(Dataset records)
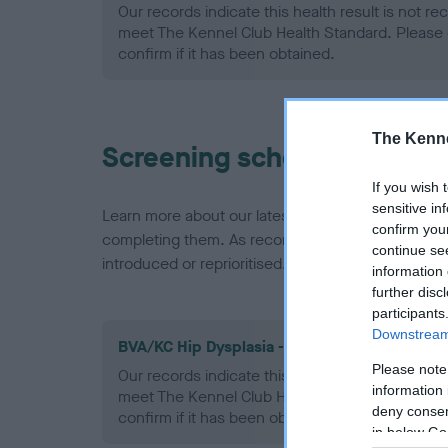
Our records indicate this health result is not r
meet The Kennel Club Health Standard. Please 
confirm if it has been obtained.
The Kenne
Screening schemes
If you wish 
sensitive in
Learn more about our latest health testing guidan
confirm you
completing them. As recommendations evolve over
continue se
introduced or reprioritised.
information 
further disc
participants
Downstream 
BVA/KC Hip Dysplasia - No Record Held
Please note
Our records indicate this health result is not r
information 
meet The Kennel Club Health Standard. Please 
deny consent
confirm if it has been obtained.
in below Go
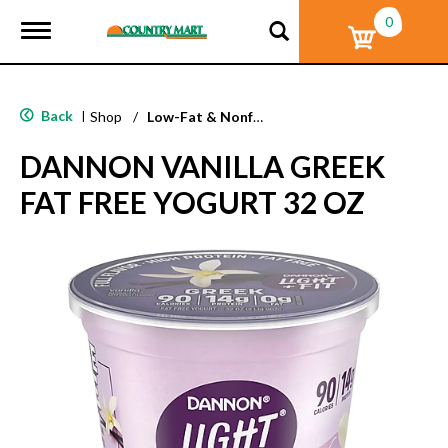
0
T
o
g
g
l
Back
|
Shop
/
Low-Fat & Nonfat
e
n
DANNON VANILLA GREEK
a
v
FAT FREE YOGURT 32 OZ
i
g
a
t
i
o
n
==
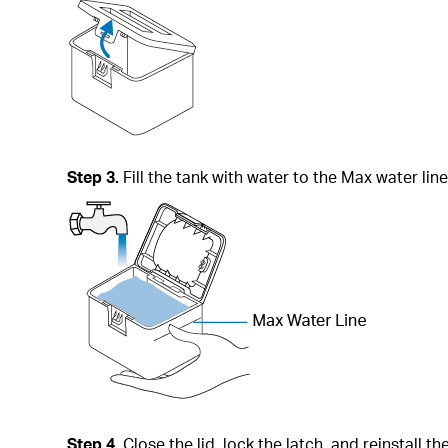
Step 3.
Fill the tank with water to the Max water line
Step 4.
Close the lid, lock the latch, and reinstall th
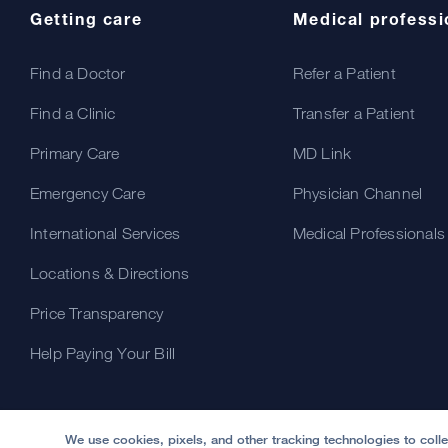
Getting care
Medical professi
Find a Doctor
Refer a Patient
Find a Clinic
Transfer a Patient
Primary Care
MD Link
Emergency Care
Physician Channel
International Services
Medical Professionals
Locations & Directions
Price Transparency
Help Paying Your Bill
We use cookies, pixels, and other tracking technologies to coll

▶ Problem description
Quote word for word only the lines above from the one containing "Fill the tank" through the one containing "We use cookies, pixels, and". Pictures stay out of your copy.

▶ Exercise solution
Fill the tank with water to the Max water line
Step 4.
Close the lid, lock the latch, and reinstall th
Getting care
Medical professi
Find a Doctor
Refer a Patient
Find a Clinic
Transfer a Patient
Primary Care
MD Link
Emergency Care
Physician Channel
International Services
Medical Professionals
Locations & Directions
Price Transparency
Help Paying Your Bill
We use cookies, pixels, and other tracking technologies to coll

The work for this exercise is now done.